Hacker News new | ask | show | jobs
by colechristensen 1608 days ago
What is the difference between “a supercomputer” and “a bunch of racks of computers”?

The actual difference between the two is quite diminished compared to years past and seems to reduce more to how a collection of computers is used and not what it is.

5 comments

The big remaining one appears to be an unusually high speed interconnect. Infiniband, etc.
Yep, hetero multigpu fleet mixing high ram GPUs (40-80GB each on each A100) as multigpus w smaller (ex: ~12-16 GB T4s) nodes, w crazy interconnects locally (nvlink) and across nodes. And storage gets fun as well, like parallel SSD arrays for 100GB+/s combined per node. Then whatever legacy+hybrid CPU stuff. Ex: for stuff like PCIe, new generations that ~10x the bandwidth you'd see in a gamer box, and like 1-2 per GPU. Varies a lot for say log mining vs NN training, and even for diff NNs. Ex: Graph NNs end up needing more balanced CPU side.

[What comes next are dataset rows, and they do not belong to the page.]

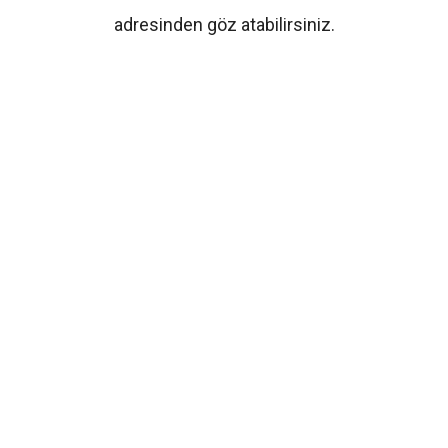
adresinden göz atabilirsiniz.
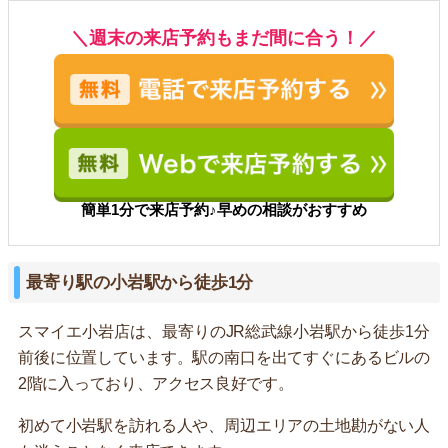
＼週末の来店予約もまだ間に合う！／
簡単1分で来店予約♪早めの相談がおすすめ
最寄り駅の小岩駅から徒歩1分
スマイエ小岩店は、最寄りのJR総武線小岩駅から徒歩1分
前後に位置しています。駅の南口を出てすぐにあるビルの
2階に入っており、アクセス良好です。
初めて小岩駅を訪れる人や、周辺エリアの土地勘がない人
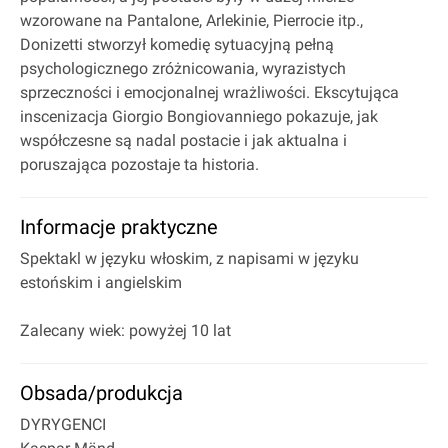
wzorowane na Pantalone, Arlekinie, Pierrocie itp.,
Donizetti stworzył komedię sytuacyjną pełną
psychologicznego zróżnicowania, wyrazistych
sprzeczności i emocjonalnej wrażliwości. Ekscytująca
inscenizacja Giorgio Bongiovanniego pokazuje, jak
współczesne są nadal postacie i jak aktualna i
poruszająca pozostaje ta historia.
Informacje praktyczne
Spektakl w języku włoskim, z napisami w języku
estońskim i angielskim
Zalecany wiek: powyżej 10 lat
Obsada/produkcja
DYRYGENCI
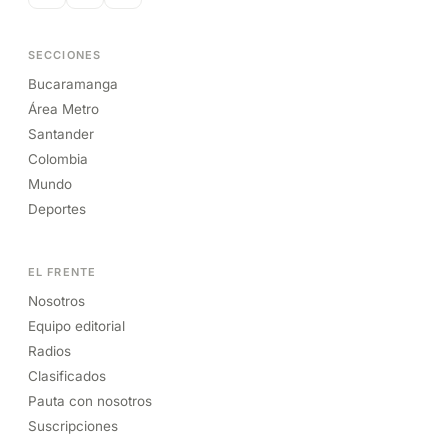
SECCIONES
Bucaramanga
Área Metro
Santander
Colombia
Mundo
Deportes
EL FRENTE
Nosotros
Equipo editorial
Radios
Clasificados
Pauta con nosotros
Suscripciones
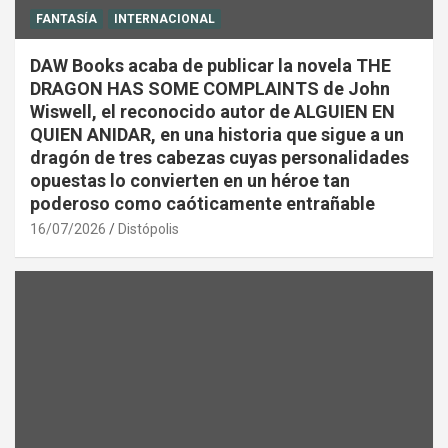
FANTASÍA
INTERNACIONAL
DAW Books acaba de publicar la novela THE
DRAGON HAS SOME COMPLAINTS de John
Wiswell, el reconocido autor de ALGUIEN EN
QUIEN ANIDAR, en una historia que sigue a un
dragón de tres cabezas cuyas personalidades
opuestas lo convierten en un héroe tan
poderoso como caóticamente entrañable
16/07/2026
Distópolis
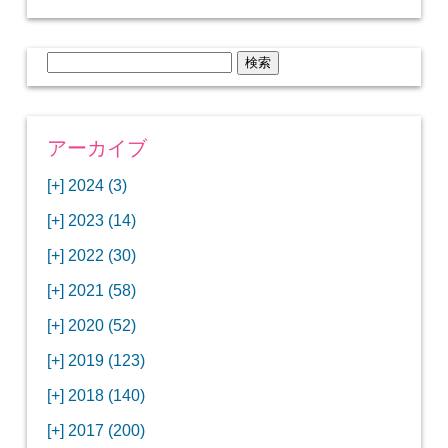
検
索:
アーカイブ
[+]
2024 (3)
[+]
1月 (3)
[+]
2023 (14)
ANAビジネスクラスでワシントンDCから羽田
[+]
12月 (3)
空港へ！
[+]
2022 (30)
【セントルイス】バドワイザーの工場見学はビ
[+]
11月 (3)
[+]
【ワシントンDC】ANA指定のトルコ航空ラウ
12月 (1)
ールの試飲にお土産付きで最高！
[+]
2021 (58)
ンジに行ってみた
【マリオット パルス アット メイフラワー宿泊
【モクシー京都二条】オシャレでリーズナブル
[+]
10月 (1)
[+]
11月 (4)
[+]
【MLB観戦】セントルイスで大谷翔平vsヌート
12月 (4)
記】ワシントンDCの中心で快適ステイ♪
な人気ホテルに宿泊♪
[+]
2020 (52)
【ポラリスラウンジ】ワシントン・ダレス空港
「ツーリズムEXPOジャパン2023大阪」に行っ
バーの対決に大興奮！
【シェラトングランドホテル広島】デラックス
スパを楽しむリーベルホテルユニバーサルスタ
[+]
3月 (1)
[+]
10月 (3)
[+]
の高級感ある上級ラウンジに入室
【ウドバーハジーセンター】実物のコンコルド
11月 (4)
[+]
てきたよ！
12月 (5)
ツインルームに宿泊♪
ジオ宿泊記
[+]
2019 (123)
【サウスウエスト航空搭乗記】全席自由席の
【株主優待】無料で大阪堂島アロフトに宿泊し
やスペースシャトルに大興奮！
【レストラン信】コスパの良いフレンチのコー
【Fuji屋京色】京町家で秋の味覚を味わうコー
【クランプコーヒーサラサ】隠れ家カフェで自
[+]
2月 (3)
[+]
9月 (3)
[+]
10月 (4)
[+]
LCCでセントルイスへ！
てきたよ！
【寿司と串とわたくし】今宵はお寿司？それと
11月 (5)
[+]
スランチ♪
【ホテルMONday京都丸太町】ホテルに泊まっ
12月 (10)
ス料理を堪能
家焙煎の美味しいコーヒーを♪
[+]
2018 (140)
【ANAビジネスクラス搭乗記】特典航空券でワ
西院の「バーガールーム」でボリュームあるハ
【進々堂 北山店】種類豊富なパン食べ放題モー
も串揚げ？
【寿司と天ぷらとわたくし】あなたは寿司派？
て寿司ざんまい！
「ハンバーグラボ」でハンバーグ食べ比べラン
2019年を振り返って
[+]
1月 (3)
[+]
8月 (6)
[+]
9月 (5)
[+]
シントンDCまでのロングフライト
ンバーガーランチ
「リーガグラン京都」ホテルのコースディナー
10月 (5)
[+]
ニング！
【ホテルリソルトリニティ京都宿泊記】実質プ
11月 (11)
[+]
それとも天ぷら派？
【ひとり焼肉やる気】話題の一人焼肉に行って
12月 (11)
チ♪
IBEXエアラインズで仙台から大阪・伊丹空港へ
[+]
2017 (200)
【京やきにく弘 先斗町別邸】京町家で焼肉のコ
【ザ・サウザンド京都】ホテルでイタリアンコ
と三段重の朝食
【2021年】行列2時間待ちの洋食店「おおさか
【熱帯食堂 四条河原町】京都市内で本格的なタ
ラスのお得な宿泊プラン♪
「ウェリナホテルプレミア中之島宿泊記」千房
【エアプサン搭乗記】日本最短の国際線フライ
みた！！
バリ島6つ星ホテル「ムリア」でスイーツ食べ
2018年を振り返って
[+]
7月 (2)
[+]
【2023年】大混雑の天丼まきので冬限定の豪華
8月 (6)
[+]
キャンペーン併用で超お得だった「御宿野乃 京
9月 (7)
[+]
ース料理！
ースランチ♪
【RACINE（ラシーヌ）】気取らず美味しいフ
10月 (11)
や」のカキフライ定食
イ・バリ料理を！
【カフェマーブル仏光寺店】雰囲気の良い町家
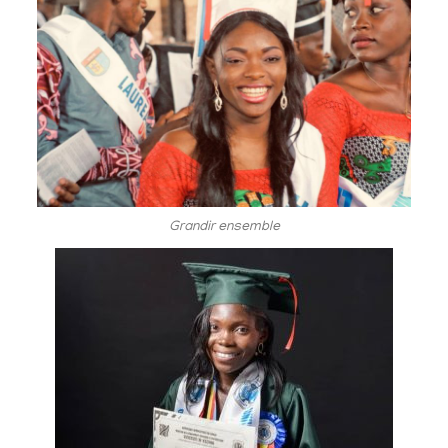
Grandir ensemble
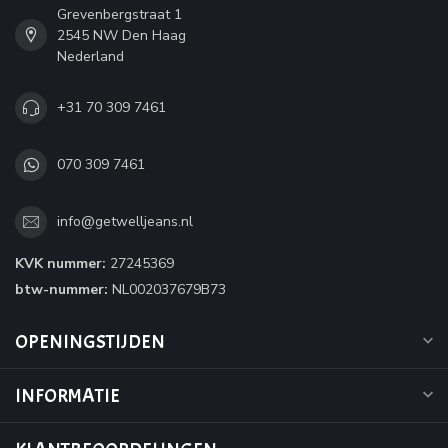
Grevenbergstraat 1
2545 NW Den Haag
Nederland
+31 70 309 7461
070 309 7461
info@getwelljeans.nl
KVK nummer:
27245369
btw-nummer:
NL002037679B73
OPENINGSTIJDEN
INFORMATIE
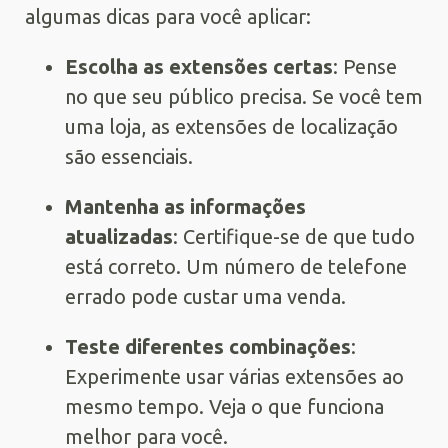
algumas dicas para você aplicar:
Escolha as extensões certas
: Pense
no que seu público precisa. Se você tem
uma loja, as extensões de localização
são essenciais.
Mantenha as informações
atualizadas
: Certifique-se de que tudo
está correto. Um número de telefone
errado pode custar uma venda.
Teste diferentes combinações
:
Experimente usar várias extensões ao
mesmo tempo. Veja o que funciona
melhor para você.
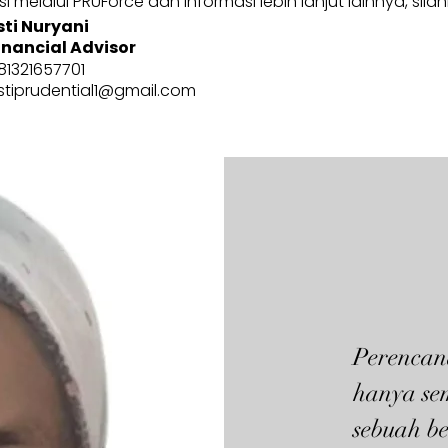
 melalui PRUForce dan informasi lebih lanjut lainnya, sila
sti Nuryani
inancial Advisor
81321657701
stiprudential1@gmail.com
Perencan
hanya se
sebuah be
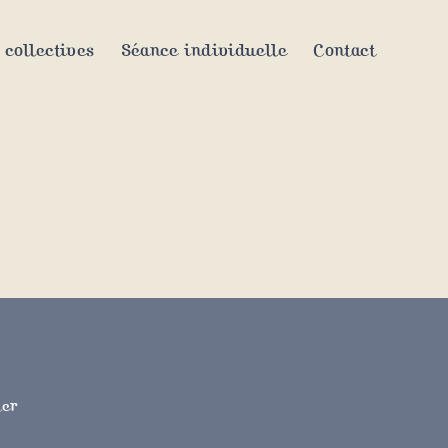
 collectives
Séance individuelle
Contact
ter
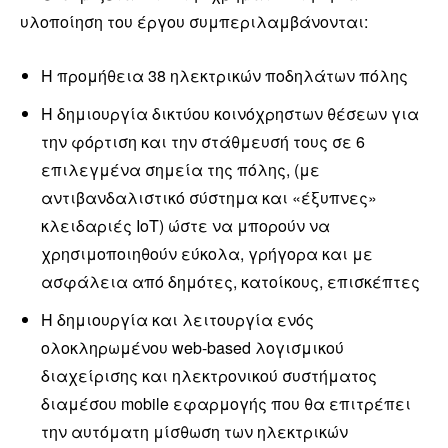
υλοποίηση του έργου συμπεριλαμβάνονται:
Η προμήθεια 38 ηλεκτρικών ποδηλάτων πόλης
Η δημιουργία δικτύου κοινόχρηστων θέσεων για
την φόρτιση και την στάθμευσή τους σε 6
επιλεγμένα σημεία της πόλης, (με
αντιβανδαλιστικό σύστημα και «έξυπνες»
κλειδαριές ΙοΤ) ώστε να μπορούν να
χρησιμοποιηθούν εύκολα, γρήγορα και με
ασφάλεια από δημότες, κατοίκους, επισκέπτες
Η δημιουργία και λειτουργία ενός
ολοκληρωμένου web-based λογισμικού
διαχείρισης και ηλεκτρονικού συστήματος
διαμέσου mοbile εφαρμογής που θα επιτρέπει
την αυτόματη μίσθωση των ηλεκτρικών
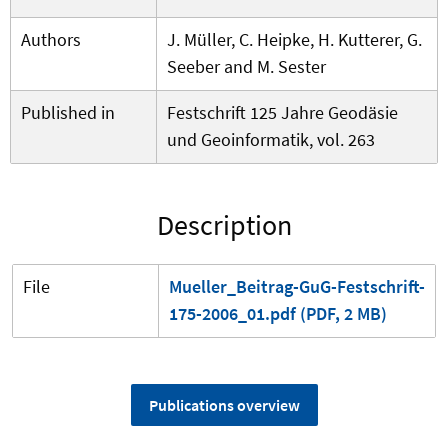
Authors
J. Müller, C. Heipke, H. Kutterer, G.
Seeber and M. Sester
Published in
Festschrift 125 Jahre Geodäsie
und Geoinformatik, vol. 263
Description
File
Mueller_Beitrag-GuG-Festschrift-
175-2006_01.pdf (PDF, 2 MB)
Publications overview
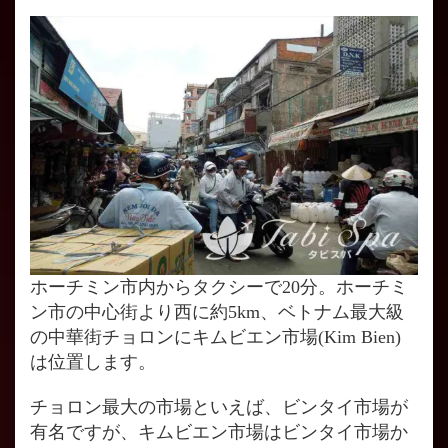
ホーチミン市内からタクシーで20分。ホーチミ
ン市の中心街より西に約5km、ベトナム最大級
の中華街チョロンにキムビエン市場(Kim Bien)
は位置します。
チョロン最大の市場といえば、ビンタイ市場が
有名ですが、キムビエン市場はビンタイ市場か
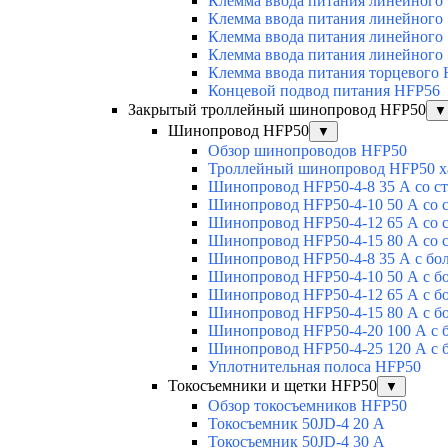
Клемма ввода питания линейного
Клемма ввода питания линейного
Клемма ввода питания линейного
Клемма ввода питания линейного
Клемма ввода питания торцевого
Концевой подвод питания HFP56
Закрытый троллейный шинопровод HFP50
▼
Шинопровод HFP50
▼
Обзор шинопроводов HFP50
Троллейный шинопровод HFP50 х
Шинопровод HFP50-4-8 35 А со с
Шинопровод HFP50-4-10 50 А со 
Шинопровод HFP50-4-12 65 А со 
Шинопровод HFP50-4-15 80 А со 
Шинопровод HFP50-4-8 35 А с бо
Шинопровод HFP50-4-10 50 А с б
Шинопровод HFP50-4-12 65 А с б
Шинопровод HFP50-4-15 80 А с б
Шинопровод HFP50-4-20 100 А с 
Шинопровод HFP50-4-25 120 А с 
Уплотнительная полоса HFP50
Токосъемники и щетки HFP50
▼
Обзор токосъемников HFP50
Токосъемник 50JD-4 20 А
Токосъемник 50JD-4 30 А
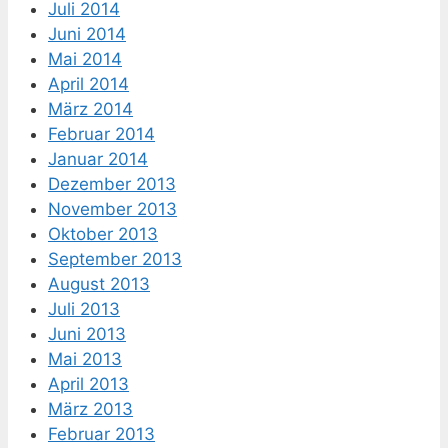
Juli 2014
Juni 2014
Mai 2014
April 2014
März 2014
Februar 2014
Januar 2014
Dezember 2013
November 2013
Oktober 2013
September 2013
August 2013
Juli 2013
Juni 2013
Mai 2013
April 2013
März 2013
Februar 2013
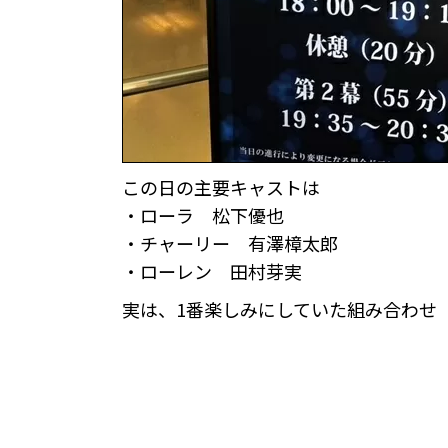
この日の主要キャストは
・ローラ 松下優也
・チャーリー 有澤樟太郎
・ローレン 田村芽実
実は、1番楽しみにしていた組み合わせ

Saturating a box with 500+ GB GPU RAM is fun. Only our gov users ask us for help on that typically: most of our users are commercial nowadays, but with much smaller/scaled down GPU rigs. I think that'll change as the fintechs keep improving and software gets easier, but they are still not there (outside of niches). Working on it :)

(If you like writing shaders, we are hiring :D )

> What is the difference between “a supercomputer” and “a bunch of racks of computers”?

In addition to the other responses, I like pointing people to this talk[1] by Jeff Hammond for a comprehensive answer to this question (you can skip to the 11:15 timestamp).

[1] https://uchicago.hosted.panopto.com/Panopto/Pages/Embed.aspx...

That talk is from 2009 though. Nowadays companies regularly run jobs on commercial data centers which can include thousands of GPU cores, Infiniband networking and other specialized equipment. One can make a pretty valid case that we are approaching the ability to make an ad-hoc supercomputer for yourself from the GCP console.
This talk was from April 2021. 2009 is the year he got his PhD[2].

[2] https://jeffhammond.github.io/

It's all about the distributed filesystems made from big arrays of fast fast disks, and the massive I/O backplane to the storage system and between nodes.
This is a shared memory cluster. That is, there is some level of RDMA over a networking fabric.
I’d say mainly networking bandwidth.